KARACHI/ISLAMABAD: On Thursday, Karachi’s industrial community declared a strike scheduled for December 4 in protest against the recent massive surge in gas tariffs.
This increase in natural gas prices was announced by Pakistan on October 31, just before the country’s inaugural assessment for a $3 billion IMF bailout package.
Faisal Moiz Khan, President of the North Karachi Association of Trade and Industry (NKATI), and Javed Bilwani, the patron-in-chief of the Pakistan Hosiery Manufacturers & Exporters Association, highlighted in their joint statement that the current gas rates render industrial operations unsustainable.
They emphasized that the escalated gas prices have significantly escalated the cost of conducting business.
They further announced solidarity from industrialists in other regions of Sindh and Balochistan, confirming their participation in the strike slated for December 4.
Expressing disappointment, the leaders noted the absence of the Minister of Energy’s visit to Karachi despite prior assurances, illustrating a lack of attention towards addressing their concerns.
The substantial increase in gas tariffs has critically impacted export-based industries, rendering them unviable and less competitive in the global marketplace. This development is particularly concerning as the country urgently requires foreign exchange to manage burgeoning trade and current account deficits.
Earlier, in a decisive move, the caretaker government has opted to raise gas prices in January 2024, citing the surge in fuel usage during the approaching winter season. Interim Finance Minister Shamshad Akhtar conveyed this decision to Islamabad reporters, linking it to discussions about the International Monetary Fund (IMF) program.
During Wednesday’s announcement, the international lender and Pakistan reached a staff-level agreement, paving the way for a $700 million disbursement under the first review of a $3 billion standby arrangement, pending approval from the Fund’s Executive Board.

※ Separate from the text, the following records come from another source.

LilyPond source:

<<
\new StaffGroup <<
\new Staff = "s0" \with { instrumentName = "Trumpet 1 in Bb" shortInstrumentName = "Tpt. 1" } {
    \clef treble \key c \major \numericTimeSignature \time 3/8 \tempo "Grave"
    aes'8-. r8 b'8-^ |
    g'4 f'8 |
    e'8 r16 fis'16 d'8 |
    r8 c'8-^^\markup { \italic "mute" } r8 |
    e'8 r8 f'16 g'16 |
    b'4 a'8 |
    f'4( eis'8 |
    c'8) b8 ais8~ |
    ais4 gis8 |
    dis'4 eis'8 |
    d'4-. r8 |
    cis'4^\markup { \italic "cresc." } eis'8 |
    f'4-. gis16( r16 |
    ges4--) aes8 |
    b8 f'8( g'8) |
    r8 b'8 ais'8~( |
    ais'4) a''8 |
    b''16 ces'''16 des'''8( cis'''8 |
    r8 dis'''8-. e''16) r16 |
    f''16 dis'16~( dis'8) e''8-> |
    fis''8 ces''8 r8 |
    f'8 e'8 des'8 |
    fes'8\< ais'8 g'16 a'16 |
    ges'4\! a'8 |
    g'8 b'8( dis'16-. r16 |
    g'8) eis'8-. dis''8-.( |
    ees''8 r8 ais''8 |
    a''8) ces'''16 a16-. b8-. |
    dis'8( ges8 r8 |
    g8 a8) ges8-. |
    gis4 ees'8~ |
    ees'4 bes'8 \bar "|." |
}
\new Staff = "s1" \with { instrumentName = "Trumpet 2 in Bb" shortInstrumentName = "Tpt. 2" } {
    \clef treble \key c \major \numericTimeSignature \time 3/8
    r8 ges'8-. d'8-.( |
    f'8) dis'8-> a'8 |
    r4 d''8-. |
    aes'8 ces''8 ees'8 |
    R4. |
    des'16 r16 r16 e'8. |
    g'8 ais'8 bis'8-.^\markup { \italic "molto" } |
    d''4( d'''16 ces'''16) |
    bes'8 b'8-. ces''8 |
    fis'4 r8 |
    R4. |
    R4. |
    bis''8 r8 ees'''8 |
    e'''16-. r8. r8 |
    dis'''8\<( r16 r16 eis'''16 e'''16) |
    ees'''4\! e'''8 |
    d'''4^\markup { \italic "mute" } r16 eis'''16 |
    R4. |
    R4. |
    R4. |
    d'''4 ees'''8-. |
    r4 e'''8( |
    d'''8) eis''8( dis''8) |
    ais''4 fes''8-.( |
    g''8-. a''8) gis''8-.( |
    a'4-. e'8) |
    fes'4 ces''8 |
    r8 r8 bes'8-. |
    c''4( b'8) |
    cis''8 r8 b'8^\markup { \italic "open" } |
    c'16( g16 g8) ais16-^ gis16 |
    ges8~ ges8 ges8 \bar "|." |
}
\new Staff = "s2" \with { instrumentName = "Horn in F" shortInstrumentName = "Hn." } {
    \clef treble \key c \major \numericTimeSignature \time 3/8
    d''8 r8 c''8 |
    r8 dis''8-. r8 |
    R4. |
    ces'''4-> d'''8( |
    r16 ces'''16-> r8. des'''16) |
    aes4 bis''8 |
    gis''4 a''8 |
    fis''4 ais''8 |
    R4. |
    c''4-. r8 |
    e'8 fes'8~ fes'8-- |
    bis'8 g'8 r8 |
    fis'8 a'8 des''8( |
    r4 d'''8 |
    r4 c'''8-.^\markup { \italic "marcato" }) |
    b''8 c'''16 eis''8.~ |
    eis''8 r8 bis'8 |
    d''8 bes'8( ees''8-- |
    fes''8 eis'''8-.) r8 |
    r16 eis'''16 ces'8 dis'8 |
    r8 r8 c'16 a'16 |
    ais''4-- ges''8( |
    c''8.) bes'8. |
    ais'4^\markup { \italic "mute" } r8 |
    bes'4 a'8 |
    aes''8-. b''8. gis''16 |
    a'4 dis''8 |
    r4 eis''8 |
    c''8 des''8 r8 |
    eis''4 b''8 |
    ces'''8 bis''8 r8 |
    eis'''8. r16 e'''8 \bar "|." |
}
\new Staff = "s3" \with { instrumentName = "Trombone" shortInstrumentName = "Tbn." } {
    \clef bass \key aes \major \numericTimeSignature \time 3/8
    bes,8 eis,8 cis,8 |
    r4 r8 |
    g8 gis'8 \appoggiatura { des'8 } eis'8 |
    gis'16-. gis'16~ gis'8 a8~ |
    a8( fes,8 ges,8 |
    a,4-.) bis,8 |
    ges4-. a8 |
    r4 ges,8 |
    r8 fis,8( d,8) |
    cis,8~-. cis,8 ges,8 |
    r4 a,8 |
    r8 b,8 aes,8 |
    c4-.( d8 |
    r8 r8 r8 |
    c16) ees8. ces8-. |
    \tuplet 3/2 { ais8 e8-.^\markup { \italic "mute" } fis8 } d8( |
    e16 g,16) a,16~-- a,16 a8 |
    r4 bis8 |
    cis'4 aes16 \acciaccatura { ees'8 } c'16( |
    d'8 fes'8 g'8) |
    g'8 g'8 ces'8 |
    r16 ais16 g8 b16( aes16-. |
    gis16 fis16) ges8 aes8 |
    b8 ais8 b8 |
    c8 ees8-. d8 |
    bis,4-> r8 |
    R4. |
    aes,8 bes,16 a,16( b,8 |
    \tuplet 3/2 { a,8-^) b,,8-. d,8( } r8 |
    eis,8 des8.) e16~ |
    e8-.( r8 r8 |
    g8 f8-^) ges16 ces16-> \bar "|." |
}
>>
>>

This marks another escalation in gas prices following the caretaker cabinet’s approval of a substantial increase last month—up to 3,900% in fixed monthly charges and 194% in consumer rates for natural gas.
With Pakistan facing an annual gas depletion of 8% to 9% from its own reserves, the caretaker government is actively seeking solutions. Bids for 10 onshore blocks are set to open this month, and plans are underway to invite bids for 24 offshore blocks in December, as disclosed by interim Power Minister Muhammad Ali on September 8.
Addressing concerns about potential sectoral taxes, Minister Akhtar clarified that no decision has been made yet, refuting media claims that the IMF urged taxation on real estate and retail.
Finance Minister emphasized the government’s primary focus on achieving the Federal Board of Revenue’s tax collection target of Rs 9,415. Any shortfall, she mentioned, would prompt consideration of additional measures.
The decision to defer a $1.5 billion international bond issuance until finalizing the IMF agreement was explained as a strategy to enhance the country’s ratings. Following the IMF’s successful review, the stock market and the rupee experienced notable gains, with the KSE-100 index closing at 57,397.02 points, up 716.96 from the previous day.